* **Given text**

((

In recent days the reactions ranged from joking to pointed. Brady, in a playful aside to Colin Cowherd, suggested former Patriots might be drawing more scrutiny than others. Rob Gronkowski joked that Brady might not make it until a later ballot. Terrell Owens argued publicly that if Belichick and Kraft can’t get immediate enshrinement, Brady shouldn’t either — a line of reasoning he presented more as a logical consistency argument than provocation.
Owens’ point centers on fairness, but it overlooks how differently these candidates were considered. A major problem is the Hall’s opaque voting process: the senior committee submits a small slate that competes against coach and contributor slots, and the media has little visibility into how individual voters cast ballots. The lack of transparency fuels conspiracy theories, but several voters told reporters this year’s outcome was more the result of structural quirks and circumstance than a coordinated vendetta.
Here’s what happened mathematically: 50 Hall voters each could select three of five senior-committee finalists — Belichick (coach), Kraft (contributor) and three former players. That produces up to 150 total senior-committee votes; with a 40-vote threshold needed for election, Roger Craig reached the mark and was the only senior-committee inductee. That left as many as 110 votes to be split among the remaining four candidates, making it difficult for anyone else to reach 40, especially if some voters assumed Belichick or Kraft would make it and used votes elsewhere. Many voters viewed this as a design flaw rather than evidence of intentional targeting. Kraft’s track record — he was previously a finalist and only resurfaced in 2026 — also suggests his case wasn’t viewed as a guaranteed one-shot election.

))

* **Work instructions**
1: Answer these questions from the passage on Hall of Fame voting, one line each:
(a) What did Rob Gronkowski joke about Brady?
(b) How many of the five senior-committee finalists could each voter select?
(c) Who was the only senior-committee inductee?
2: In the records below, locate every line that contains the string "measure" and copy each of those lines.

* **Given records**
((

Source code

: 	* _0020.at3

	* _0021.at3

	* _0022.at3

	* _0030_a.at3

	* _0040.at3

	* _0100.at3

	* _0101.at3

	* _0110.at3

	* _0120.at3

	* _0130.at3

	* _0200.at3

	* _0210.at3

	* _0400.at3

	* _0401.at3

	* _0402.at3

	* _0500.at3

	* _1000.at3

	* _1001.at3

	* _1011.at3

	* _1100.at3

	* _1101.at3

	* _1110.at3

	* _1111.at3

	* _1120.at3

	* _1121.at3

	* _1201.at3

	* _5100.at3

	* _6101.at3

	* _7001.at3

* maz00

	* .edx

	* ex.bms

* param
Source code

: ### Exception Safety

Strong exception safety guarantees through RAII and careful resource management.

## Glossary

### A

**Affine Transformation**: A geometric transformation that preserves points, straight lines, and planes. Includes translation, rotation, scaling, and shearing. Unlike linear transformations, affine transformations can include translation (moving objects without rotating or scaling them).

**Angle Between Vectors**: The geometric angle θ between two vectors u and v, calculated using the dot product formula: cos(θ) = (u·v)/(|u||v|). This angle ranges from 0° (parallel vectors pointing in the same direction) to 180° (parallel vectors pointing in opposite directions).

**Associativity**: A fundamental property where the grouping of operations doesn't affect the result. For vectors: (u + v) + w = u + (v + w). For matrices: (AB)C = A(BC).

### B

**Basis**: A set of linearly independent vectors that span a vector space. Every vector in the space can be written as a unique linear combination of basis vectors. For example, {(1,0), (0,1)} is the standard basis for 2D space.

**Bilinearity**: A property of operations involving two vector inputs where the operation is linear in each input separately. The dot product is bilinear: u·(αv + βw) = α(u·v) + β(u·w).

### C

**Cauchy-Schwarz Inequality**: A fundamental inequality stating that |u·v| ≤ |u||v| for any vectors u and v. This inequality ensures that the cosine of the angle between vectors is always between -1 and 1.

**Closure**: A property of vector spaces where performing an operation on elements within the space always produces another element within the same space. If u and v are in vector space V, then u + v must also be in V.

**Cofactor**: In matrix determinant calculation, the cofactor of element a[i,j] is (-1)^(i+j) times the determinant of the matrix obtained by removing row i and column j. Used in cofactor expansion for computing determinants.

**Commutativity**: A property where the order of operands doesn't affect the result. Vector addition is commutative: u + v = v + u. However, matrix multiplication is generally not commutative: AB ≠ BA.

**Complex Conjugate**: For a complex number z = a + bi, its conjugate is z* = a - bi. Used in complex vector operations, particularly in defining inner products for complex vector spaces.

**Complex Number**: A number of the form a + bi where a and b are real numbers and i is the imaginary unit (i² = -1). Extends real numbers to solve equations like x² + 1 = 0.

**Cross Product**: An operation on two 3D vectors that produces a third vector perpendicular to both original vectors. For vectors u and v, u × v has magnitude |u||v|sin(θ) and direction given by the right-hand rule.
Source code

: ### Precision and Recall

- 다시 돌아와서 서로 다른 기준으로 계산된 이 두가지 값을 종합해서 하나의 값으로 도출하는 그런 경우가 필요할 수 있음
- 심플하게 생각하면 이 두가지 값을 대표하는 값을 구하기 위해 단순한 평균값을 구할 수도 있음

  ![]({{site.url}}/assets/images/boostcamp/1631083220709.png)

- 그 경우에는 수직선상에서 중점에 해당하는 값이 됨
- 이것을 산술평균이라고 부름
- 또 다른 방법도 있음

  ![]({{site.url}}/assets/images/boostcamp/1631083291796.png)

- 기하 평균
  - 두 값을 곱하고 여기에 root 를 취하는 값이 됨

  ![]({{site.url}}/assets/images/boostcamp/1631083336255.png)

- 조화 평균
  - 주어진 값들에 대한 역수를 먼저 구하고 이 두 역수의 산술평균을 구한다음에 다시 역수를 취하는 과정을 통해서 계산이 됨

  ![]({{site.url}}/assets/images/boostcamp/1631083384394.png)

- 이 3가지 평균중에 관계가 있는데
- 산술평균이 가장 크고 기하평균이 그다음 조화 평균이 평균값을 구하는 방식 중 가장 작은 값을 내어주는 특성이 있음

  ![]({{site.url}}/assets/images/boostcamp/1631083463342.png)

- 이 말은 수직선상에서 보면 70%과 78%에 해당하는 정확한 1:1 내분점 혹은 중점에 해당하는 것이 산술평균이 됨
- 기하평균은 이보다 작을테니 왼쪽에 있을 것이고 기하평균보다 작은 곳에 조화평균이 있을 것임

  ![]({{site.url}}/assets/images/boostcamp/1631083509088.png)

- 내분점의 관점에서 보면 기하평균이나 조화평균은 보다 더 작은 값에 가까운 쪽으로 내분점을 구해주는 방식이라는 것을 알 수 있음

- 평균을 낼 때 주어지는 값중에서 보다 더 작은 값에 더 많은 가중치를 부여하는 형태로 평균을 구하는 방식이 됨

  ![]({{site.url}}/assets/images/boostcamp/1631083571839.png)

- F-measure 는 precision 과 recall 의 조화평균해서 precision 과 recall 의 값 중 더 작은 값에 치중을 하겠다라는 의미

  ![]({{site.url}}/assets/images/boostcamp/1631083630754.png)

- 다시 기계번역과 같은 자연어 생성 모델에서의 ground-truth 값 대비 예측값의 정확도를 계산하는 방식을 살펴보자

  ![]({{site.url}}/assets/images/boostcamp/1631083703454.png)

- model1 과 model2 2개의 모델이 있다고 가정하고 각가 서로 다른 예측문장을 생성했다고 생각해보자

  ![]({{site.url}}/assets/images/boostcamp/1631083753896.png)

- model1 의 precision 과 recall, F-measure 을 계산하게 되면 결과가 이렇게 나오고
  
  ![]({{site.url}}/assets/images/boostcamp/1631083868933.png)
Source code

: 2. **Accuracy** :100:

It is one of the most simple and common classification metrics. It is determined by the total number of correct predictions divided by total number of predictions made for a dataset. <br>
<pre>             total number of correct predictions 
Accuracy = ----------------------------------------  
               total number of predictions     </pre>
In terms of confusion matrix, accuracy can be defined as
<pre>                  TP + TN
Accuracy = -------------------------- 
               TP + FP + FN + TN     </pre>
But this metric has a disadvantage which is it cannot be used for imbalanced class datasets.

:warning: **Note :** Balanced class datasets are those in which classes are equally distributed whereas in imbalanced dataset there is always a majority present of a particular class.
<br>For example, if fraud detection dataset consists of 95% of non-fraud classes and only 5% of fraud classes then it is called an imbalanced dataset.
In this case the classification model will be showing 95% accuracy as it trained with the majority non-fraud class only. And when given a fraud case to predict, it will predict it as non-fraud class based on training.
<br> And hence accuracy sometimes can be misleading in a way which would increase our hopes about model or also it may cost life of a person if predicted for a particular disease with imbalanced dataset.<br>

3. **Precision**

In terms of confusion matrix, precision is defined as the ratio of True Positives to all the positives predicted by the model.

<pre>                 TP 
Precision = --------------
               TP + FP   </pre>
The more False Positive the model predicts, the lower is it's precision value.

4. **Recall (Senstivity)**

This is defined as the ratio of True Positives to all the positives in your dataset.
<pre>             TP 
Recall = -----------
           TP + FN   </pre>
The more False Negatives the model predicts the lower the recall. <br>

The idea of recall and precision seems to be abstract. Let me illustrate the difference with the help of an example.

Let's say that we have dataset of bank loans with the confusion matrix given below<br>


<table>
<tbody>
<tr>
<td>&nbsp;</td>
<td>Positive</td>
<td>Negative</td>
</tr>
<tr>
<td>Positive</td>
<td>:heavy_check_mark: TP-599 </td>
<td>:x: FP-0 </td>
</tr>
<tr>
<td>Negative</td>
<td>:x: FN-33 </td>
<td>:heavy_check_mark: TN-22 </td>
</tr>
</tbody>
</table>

))

* **Responses by item number**
1:
(a) He joked that Brady might not make it until a later ballot.
(b) Three.
(c) Roger Craig.

2:
- F-measure 는 precision 과 recall 의 조화평균해서 precision 과 recall 의 값 중 더 작은 값에 치중을 하겠다라는 의미
- model1 의 precision 과 recall, F-measure 을 계산하게 되면 결과가 이렇게 나오고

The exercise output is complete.